Dealmakers are in a period of unprecedented uncertainty. Several factors are contributing. Here are questions I get.
How is overall deal flow?
While the overall number of deals getting completed has rebounded nicely from the near all-time lows of 2008 and 2009, the first quarter of 2012 was a mixed bag. As the number of deals announced in the United States increased 7.1 percent over a year earlier, the disclosed dollar volume of those deals actually declined 38.1 percent.
In addition, the number of U.S. middle-market deals (less than $750 million in transaction value) was actually down 16.5 percent. Middle-market deal value was also down 6.2 percent. My guess is that the second quarter was not much different from the first.
Verdict: Deal flow is fair at best.
What about multiples?
The answer varies widely and depends on a range of factors, including deal size, industry sector, sales and profit momentum, and profit margins. What I can say with some certainty is that deal multiples have returned to their pre-downturn levels.
If a company would have sold for six to seven times earnings before interest, taxes, depreciation and amortization in 2005 but only at four to five times EBITDA in 2009, that same company would now probably sell for somewhere around six to seven times EBITDA.
Verdict: Multiples are back to pre-downturn levels and are relatively robust.
Is it a buyer’s or seller’s market?
There is still a good deal of private equity money on the sidelines that needs to be invested. Private equity and mezzanine funds that raised money in 2005, 2006 or 2007 went through a drought in 2008 and 2009 when fewer businesses were for sale. They now need to put that money to work.
In addition, strategic buyers, such as corporations, have a lot more money at their disposal to do deals as they’ve gotten additional wind in their sails. Most of the private equity groups we interact with seem to be much more focused on selling companies and doing add-on acquisitions than on adding new platforms.
Verdict: It’s definitely a seller’s market.
How are deals getting financed?
The amount of equity needed to finance a deal seems to be higher than before the downturn of 2008-2009. Before the downturn, many private equity deals were getting done with 30 percent to 40 percent equity. That percentage is now probably closer to 40 percent to 50 percent. This is a function of the amount of debt available to finance deals and the fact that many investors are just not willing to leverage their investments as aggressively as they were.
Verdict: Deals are getting financed with more equity and less debt.
Any trends in lending?
While lenders are back in the market, overall leverage multiples are not as high as they were pre-downturn. This is driven by tighter control by banking regulators on “highly leveraged” transactions.
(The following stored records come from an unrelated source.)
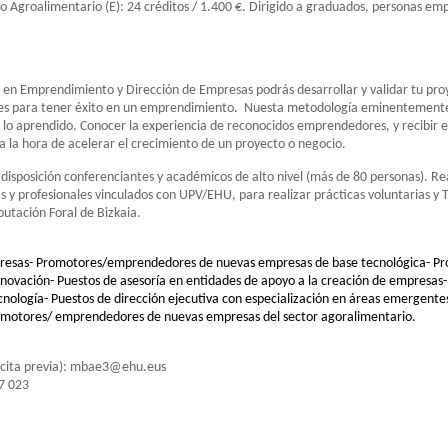
 Agroalimentario (E): 24 créditos / 1.400 €. Dirigido a graduados, personas em
3 en Emprendimiento y Dirección de Empresas podrás desarrollar y validar tu pr
bles para tener éxito en un emprendimiento. Nuesta metodología eminentemente 
 lo aprendido. Conocer la experiencia de reconocidos emprendedores, y recibir e
a la hora de acelerar el crecimiento de un proyecto o negocio.
 disposición conferenciantes y académicos de alto nivel (más de 80 personas). Re
 y profesionales vinculados con UPV/EHU, para realizar prácticas voluntarias y 
iputación Foral de Bizkaia.
mpresas- Promotores/emprendedores de nuevas empresas de base tecnológica- Pr
innovación- Puestos de asesoría en entidades de apoyo a la creación de empresas-
ecnología- Puestos de dirección ejecutiva con especialización en áreas emergent
omotores/ emprendedores de nuevas empresas del sector agoralimentario.
 cita previa): mbae3@ehu.eus
7 023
On larger transactions, total senior bank leverage is capping out at around four times EBITDA while total leverage (including mezzanine and seller debt) is typically capped at six times EBITDA.
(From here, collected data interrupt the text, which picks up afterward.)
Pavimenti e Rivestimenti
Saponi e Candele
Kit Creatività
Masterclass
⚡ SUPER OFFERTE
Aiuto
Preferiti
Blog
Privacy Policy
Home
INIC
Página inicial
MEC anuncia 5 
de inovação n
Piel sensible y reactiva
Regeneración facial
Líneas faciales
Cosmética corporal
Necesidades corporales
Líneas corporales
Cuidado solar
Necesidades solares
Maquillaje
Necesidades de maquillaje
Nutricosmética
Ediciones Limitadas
Most middle-market deals are maxing out pricing at around 3.5 times, and 5.5 times for senior and total debt. Interest rates are still at or near all-time lows.
Verdict: Banks are lending and interest rates are low; however, leverage multiples are relatively average.
What about the election?
The difference in philosophies between the presidential candidates is as wide as I can remember.
Verdict: High uncertainty about the election has convinced many business owners to hold off on doing anything.•
Conner is a managing director for Periculum Capital Co. LLC, an Indianapolis-based investment and merchant banking firm. Viewpoints expressed here are the writer’s.